Discrete Dynamics in Nature and Society (Jan 2020)

Deep Learning-Based Amplitude Fusion for Speech Dereverberation

  • Chunlei Liu,
  • Longbiao Wang,
  • Jianwu Dang

DOI
https://doi.org/10.1155/2020/4618317
Journal volume & issue
Vol. 2020

Abstract

Read online

Mapping and masking are two important speech enhancement methods based on deep learning that aim to recover the original clean speech from corrupted speech. In practice, too large recovery errors severely restrict the improvement in speech quality. In our preliminary experiment, we demonstrated that mapping and masking methods had different conversion mechanisms and thus assumed that their recovery errors are highly likely to be complementary.
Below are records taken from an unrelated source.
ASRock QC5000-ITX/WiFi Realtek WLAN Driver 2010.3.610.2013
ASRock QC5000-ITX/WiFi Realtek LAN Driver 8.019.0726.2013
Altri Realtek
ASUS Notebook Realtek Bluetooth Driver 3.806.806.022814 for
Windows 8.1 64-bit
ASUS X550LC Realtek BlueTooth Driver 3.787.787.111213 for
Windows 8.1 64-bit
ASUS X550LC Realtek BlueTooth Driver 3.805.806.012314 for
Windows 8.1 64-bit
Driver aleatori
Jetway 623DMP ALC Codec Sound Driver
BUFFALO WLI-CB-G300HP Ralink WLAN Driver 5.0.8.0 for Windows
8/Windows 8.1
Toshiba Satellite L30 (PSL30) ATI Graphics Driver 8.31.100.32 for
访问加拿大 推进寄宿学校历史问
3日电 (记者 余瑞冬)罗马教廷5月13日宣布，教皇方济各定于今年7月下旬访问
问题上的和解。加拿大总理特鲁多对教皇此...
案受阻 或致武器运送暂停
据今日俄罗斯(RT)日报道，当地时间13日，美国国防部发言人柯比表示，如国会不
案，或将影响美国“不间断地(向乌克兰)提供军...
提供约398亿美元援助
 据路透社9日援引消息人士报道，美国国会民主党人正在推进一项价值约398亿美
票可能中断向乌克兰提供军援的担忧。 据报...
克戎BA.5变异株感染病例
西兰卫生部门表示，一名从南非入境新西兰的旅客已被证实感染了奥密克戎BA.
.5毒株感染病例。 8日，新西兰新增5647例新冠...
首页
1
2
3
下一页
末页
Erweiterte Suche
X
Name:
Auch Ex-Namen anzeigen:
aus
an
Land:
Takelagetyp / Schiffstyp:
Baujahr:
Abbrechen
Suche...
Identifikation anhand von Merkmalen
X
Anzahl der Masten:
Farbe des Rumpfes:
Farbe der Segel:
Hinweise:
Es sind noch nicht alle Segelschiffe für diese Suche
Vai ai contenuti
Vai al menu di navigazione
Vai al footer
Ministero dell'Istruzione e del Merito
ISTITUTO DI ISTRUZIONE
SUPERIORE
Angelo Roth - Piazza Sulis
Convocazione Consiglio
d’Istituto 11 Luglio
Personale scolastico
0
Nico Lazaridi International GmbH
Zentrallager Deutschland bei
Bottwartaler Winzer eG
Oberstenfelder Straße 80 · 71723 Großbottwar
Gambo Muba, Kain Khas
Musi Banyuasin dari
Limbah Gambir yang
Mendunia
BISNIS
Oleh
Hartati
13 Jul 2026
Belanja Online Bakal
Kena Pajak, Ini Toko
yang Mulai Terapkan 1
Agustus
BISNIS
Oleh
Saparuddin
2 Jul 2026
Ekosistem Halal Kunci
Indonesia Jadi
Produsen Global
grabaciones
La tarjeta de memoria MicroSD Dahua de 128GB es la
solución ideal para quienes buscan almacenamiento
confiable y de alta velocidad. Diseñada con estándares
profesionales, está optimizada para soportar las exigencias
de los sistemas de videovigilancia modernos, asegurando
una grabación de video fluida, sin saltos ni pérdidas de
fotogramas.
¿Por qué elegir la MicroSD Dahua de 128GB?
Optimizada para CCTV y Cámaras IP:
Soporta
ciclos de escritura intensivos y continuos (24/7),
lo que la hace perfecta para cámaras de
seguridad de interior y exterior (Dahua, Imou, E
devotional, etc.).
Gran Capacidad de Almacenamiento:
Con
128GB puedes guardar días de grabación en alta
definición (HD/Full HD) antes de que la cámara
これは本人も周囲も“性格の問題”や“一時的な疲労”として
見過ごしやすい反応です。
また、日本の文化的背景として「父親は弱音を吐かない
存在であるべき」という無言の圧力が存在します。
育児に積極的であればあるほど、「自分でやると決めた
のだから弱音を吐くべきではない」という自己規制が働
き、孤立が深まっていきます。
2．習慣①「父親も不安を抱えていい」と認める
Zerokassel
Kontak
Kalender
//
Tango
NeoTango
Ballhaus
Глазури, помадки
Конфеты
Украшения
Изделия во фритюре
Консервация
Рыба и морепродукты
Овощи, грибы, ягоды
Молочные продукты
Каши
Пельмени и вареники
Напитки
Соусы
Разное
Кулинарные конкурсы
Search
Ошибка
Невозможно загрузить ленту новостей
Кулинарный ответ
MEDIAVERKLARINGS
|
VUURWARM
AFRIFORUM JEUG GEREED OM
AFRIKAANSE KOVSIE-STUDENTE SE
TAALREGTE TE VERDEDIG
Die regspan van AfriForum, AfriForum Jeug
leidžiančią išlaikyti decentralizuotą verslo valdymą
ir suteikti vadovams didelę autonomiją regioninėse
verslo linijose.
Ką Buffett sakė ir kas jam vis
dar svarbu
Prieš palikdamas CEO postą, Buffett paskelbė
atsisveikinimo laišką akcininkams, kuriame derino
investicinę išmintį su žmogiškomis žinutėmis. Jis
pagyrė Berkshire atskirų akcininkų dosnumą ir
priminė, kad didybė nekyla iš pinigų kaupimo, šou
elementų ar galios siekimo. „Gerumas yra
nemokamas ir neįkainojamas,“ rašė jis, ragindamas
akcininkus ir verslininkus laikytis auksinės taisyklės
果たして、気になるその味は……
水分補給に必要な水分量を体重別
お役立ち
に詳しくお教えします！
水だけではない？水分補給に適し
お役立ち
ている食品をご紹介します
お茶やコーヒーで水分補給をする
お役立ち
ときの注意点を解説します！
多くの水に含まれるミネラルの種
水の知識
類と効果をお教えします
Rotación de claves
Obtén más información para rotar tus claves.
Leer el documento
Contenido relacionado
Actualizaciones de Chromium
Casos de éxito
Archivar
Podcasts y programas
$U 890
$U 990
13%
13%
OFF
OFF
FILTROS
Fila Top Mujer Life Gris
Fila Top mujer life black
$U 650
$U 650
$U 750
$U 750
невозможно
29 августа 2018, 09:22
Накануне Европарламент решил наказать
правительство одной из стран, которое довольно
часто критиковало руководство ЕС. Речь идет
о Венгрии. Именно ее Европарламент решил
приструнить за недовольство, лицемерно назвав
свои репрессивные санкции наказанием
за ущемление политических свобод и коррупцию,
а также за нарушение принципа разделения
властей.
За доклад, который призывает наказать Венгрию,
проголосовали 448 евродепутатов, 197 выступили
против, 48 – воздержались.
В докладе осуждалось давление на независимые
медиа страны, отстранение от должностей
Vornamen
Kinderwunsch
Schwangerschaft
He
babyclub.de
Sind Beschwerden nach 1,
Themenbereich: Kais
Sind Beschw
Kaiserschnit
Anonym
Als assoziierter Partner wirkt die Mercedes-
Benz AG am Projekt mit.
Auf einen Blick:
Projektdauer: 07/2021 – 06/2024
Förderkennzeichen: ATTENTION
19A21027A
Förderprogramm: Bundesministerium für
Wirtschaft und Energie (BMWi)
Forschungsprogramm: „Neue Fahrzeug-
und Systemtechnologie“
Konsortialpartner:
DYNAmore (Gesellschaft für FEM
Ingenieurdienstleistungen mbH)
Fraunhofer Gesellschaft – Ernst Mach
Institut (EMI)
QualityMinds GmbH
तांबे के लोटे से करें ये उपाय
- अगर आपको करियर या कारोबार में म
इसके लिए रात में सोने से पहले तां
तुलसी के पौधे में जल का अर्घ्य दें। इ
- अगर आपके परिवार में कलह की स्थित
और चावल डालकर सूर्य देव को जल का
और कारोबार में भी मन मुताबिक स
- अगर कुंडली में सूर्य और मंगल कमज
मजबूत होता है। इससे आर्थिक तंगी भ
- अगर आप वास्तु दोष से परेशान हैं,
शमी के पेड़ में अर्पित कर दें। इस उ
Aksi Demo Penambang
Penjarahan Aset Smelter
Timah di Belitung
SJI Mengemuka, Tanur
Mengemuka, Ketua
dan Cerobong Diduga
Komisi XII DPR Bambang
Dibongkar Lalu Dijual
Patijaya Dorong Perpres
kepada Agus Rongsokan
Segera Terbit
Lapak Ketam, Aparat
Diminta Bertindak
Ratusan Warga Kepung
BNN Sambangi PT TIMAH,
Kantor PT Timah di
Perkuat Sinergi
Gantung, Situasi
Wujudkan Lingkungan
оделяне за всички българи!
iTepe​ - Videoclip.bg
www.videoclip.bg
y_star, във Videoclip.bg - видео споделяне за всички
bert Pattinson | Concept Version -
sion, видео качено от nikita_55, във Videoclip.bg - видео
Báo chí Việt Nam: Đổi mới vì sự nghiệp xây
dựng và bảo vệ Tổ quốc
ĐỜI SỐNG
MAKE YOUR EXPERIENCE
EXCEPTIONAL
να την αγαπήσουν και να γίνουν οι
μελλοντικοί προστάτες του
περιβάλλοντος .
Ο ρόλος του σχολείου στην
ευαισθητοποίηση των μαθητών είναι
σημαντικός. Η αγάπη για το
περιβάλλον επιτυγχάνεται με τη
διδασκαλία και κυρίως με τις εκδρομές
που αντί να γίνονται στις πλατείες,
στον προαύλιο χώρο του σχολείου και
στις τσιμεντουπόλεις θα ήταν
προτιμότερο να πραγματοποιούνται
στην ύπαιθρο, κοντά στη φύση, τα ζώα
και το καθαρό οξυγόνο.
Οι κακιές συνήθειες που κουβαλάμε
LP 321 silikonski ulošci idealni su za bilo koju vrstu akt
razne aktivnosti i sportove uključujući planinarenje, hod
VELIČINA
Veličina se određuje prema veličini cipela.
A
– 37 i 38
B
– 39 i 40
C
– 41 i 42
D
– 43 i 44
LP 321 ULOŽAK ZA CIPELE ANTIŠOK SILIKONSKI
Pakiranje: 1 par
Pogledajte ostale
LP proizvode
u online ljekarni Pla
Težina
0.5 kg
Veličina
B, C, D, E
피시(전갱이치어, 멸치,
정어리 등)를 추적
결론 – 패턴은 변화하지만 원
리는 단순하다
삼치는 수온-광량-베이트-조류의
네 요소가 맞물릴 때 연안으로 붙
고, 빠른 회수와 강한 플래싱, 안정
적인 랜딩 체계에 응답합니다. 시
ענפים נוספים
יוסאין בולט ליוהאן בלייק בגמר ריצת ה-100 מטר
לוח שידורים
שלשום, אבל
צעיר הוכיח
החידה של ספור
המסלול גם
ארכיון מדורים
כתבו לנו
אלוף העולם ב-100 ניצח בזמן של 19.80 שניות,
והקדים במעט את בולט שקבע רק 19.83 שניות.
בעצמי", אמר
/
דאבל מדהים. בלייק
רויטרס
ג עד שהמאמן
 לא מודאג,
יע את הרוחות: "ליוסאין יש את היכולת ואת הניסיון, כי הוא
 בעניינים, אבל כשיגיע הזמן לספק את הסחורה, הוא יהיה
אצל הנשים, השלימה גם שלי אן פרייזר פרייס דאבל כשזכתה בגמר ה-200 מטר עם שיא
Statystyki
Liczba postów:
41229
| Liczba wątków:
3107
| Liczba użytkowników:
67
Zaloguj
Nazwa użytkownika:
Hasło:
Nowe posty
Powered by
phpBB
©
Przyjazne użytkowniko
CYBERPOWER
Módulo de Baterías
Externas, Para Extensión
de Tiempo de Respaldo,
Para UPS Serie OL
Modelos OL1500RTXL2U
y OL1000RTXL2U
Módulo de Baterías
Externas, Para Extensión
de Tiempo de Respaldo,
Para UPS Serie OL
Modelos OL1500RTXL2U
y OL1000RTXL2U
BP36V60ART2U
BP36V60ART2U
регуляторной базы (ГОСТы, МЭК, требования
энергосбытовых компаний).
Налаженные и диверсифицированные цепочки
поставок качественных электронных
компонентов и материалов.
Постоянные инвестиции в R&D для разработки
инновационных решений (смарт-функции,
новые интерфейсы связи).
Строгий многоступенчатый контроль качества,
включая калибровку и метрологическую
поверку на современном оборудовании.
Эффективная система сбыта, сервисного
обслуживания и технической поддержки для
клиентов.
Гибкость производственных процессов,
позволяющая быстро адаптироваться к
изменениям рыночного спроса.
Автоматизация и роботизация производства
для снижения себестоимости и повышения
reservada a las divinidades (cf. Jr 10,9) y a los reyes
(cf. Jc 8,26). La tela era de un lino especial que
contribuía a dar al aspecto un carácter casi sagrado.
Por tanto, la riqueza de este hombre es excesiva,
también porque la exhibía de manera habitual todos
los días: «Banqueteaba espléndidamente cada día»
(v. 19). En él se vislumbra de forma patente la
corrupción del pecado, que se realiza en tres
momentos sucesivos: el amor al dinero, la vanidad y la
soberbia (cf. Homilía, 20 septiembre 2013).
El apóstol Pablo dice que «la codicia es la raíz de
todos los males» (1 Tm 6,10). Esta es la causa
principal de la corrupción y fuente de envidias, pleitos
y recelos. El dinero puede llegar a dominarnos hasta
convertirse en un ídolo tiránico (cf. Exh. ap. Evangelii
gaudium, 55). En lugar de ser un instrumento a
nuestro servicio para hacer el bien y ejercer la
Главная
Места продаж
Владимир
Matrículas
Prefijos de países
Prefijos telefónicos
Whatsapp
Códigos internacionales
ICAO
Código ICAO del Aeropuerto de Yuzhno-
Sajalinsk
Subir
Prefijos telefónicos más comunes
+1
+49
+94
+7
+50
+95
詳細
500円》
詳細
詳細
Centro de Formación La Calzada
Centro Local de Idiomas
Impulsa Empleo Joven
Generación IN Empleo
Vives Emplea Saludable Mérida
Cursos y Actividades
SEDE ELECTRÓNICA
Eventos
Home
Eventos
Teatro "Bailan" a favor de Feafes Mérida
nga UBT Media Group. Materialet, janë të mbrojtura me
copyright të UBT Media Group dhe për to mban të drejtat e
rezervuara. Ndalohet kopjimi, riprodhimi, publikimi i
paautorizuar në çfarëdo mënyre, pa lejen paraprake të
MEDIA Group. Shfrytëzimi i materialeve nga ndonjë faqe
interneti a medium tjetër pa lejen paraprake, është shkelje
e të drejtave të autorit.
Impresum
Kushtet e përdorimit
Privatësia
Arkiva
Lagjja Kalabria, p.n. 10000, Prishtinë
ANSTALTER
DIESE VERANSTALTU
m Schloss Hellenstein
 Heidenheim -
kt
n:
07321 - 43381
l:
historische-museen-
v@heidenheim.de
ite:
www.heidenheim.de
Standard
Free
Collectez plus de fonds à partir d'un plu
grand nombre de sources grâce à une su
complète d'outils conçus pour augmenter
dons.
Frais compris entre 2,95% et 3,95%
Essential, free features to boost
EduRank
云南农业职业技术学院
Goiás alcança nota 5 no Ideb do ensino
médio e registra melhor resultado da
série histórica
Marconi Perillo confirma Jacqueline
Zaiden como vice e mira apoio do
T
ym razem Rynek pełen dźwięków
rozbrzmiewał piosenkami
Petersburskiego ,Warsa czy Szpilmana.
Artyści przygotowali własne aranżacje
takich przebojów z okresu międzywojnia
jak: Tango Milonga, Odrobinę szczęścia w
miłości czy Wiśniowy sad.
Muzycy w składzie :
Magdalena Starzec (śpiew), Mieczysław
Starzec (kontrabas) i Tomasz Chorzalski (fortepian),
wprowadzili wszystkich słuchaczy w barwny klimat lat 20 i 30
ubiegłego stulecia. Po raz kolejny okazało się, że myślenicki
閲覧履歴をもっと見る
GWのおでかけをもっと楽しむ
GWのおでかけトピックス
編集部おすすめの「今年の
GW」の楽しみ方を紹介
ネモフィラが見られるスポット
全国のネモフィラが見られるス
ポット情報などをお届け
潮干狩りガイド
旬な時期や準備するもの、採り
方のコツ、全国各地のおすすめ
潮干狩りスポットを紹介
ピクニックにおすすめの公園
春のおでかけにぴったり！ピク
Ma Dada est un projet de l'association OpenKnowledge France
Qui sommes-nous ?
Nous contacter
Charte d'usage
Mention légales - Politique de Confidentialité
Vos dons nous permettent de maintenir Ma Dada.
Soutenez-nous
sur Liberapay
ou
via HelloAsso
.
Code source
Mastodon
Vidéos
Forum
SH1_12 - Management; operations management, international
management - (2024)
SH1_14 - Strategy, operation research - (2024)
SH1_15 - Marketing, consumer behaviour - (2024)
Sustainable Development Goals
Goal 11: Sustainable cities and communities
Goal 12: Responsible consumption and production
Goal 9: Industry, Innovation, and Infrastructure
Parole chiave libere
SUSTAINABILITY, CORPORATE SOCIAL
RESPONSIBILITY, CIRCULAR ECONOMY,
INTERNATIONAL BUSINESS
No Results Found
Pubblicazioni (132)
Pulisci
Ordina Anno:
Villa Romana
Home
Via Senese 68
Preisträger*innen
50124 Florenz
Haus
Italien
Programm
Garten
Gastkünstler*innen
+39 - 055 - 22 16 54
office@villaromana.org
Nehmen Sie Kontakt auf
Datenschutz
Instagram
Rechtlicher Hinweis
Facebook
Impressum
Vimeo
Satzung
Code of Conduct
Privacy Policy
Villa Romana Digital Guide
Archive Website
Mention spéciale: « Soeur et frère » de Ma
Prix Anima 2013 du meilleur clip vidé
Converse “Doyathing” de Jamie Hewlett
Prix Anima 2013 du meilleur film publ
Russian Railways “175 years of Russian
Also, the complementarity was validated accordingly. Based on the principle of error minimization, we propose the fusion between mapping and masking for speech dereverberation. Specifically, we take the weighted mean of the amplitudes recovered by the two methods as the estimated amplitude of the fusion method. Experiments verify that the recovery error of the fusion method is further controlled. Compared with the existing geometric mean method, the weighted mean method we proposed has achieved better results. Speech dereverberation experiments manifest that the weighted mean method improves PESQ and SNR by 5.8% and 25.0%, respectively, compared with the traditional masking method.